Claim $$\PageIndex{2}$$

For any h-points $$P$$, $$Q$$, and $$R$$ distinct from an h-point $$O$$, we have

$$\measuredangle_h P O Q+\measuredangle_h Q O R \equiv\measuredangle_h P O R.$$

Proof of $$\PageIndex{1}$$ and $$\PageIndex{2}$$

Applying the main observation, we may assume that $$O$$ is the center of the absolute. In this case, for any h-point $$P \ne O$$, the h-half-line $$[OP)_h$$ is the intersection of the Euclidean half-line $$[OP)$$ with h-plane. Hence the claim $$\PageIndex{1}$$ and Claim $$\PageIndex{2}$$ follow from the axioms Axiom IIIa and Axiom IIIb of the Euclidean plane.

Claim $$\PageIndex{3}$$

The function

$$\measuredangle_h\:(P,Q,R)\mapsto\measuredangle_h P Q R$$

is continuous at any triple of points $$(P,Q,R)$$ such that $$Q\ne P$$, $$Q\ne R$$, and $$\measuredangle_h P Q R\ne\pi$$.

Proof

Suppose that $$O$$ denotes the center of the absolute. We can assume that $$Q$$ is distinct from $$O$$.

Suppose that $$Z$$ denotes the inverse of $$Q$$ in the absolute; suppose that $$\Gamma$$ denotes the circle perpendicular to the absolute and centered at $$Z$$. According to Lemma 12.3.1, the point $$O$$ is the inverse of $$Q$$ in $$\Gamma$$.

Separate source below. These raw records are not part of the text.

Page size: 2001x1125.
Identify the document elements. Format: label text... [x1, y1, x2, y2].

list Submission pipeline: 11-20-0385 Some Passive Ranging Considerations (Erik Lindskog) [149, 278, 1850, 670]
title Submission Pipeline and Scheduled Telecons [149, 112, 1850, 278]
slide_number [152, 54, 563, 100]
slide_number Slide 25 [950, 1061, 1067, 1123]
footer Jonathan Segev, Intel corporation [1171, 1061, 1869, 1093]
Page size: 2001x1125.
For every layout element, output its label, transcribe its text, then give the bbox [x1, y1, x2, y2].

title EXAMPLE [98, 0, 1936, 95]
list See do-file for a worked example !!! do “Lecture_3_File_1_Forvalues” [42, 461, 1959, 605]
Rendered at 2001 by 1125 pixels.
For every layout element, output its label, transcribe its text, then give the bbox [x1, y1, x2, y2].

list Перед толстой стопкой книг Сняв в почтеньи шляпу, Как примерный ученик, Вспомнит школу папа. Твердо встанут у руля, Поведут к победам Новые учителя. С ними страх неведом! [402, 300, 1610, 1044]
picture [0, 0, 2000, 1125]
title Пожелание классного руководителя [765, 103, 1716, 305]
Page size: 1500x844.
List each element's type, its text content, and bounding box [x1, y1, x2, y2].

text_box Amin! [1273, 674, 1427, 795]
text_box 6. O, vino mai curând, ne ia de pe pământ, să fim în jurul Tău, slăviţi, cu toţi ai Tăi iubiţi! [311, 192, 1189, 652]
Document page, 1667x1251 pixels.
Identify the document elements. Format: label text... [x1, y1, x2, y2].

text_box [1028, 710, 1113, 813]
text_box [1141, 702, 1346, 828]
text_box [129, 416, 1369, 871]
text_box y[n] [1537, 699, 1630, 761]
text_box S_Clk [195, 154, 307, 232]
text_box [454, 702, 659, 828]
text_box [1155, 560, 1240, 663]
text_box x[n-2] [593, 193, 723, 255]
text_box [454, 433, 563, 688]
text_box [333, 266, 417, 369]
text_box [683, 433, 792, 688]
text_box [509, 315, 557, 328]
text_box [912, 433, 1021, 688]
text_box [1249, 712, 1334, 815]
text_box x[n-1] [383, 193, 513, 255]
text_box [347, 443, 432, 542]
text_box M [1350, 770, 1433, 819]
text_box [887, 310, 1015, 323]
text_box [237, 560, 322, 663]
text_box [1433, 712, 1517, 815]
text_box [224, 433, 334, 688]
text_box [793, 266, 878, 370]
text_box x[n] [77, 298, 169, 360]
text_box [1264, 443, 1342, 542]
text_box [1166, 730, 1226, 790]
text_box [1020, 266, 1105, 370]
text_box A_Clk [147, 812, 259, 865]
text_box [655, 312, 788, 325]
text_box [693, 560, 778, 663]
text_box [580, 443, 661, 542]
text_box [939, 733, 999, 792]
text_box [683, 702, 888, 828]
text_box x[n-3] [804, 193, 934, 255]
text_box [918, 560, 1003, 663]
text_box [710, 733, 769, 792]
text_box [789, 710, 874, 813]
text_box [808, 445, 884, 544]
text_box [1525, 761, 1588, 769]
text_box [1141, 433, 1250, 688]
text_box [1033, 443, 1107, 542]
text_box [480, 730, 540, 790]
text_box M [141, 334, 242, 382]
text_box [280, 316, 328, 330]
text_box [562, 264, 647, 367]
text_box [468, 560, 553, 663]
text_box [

Let $$P'$$ and $$R'$$ denote the inversions in $$\Gamma$$ of the points $$P$$ and $$R$$ respectively. Note that the point $$P'$$ is completely determined by the points $$Q$$ and $$P$$. Moreover, the map $$(Q,P)\mapsto P'$$ is continuous at any pair of points $$(Q,P)$$ such that $$Q\ne O$$. The same is true for the map $$(Q,R)\mapsto R'$$

According to the main observation

$$\measuredangle_h P Q R\equiv -\measuredangle_h P' O R'.$$

Since $$\measuredangle_h P' O R'=\measuredangle P' O R'$$ and the maps $$(Q,P)\mapsto P'$$, $$(Q,R)\mapsto R'$$ are continuous, the claim follows from the corresponding axiom of the Euclidean plane.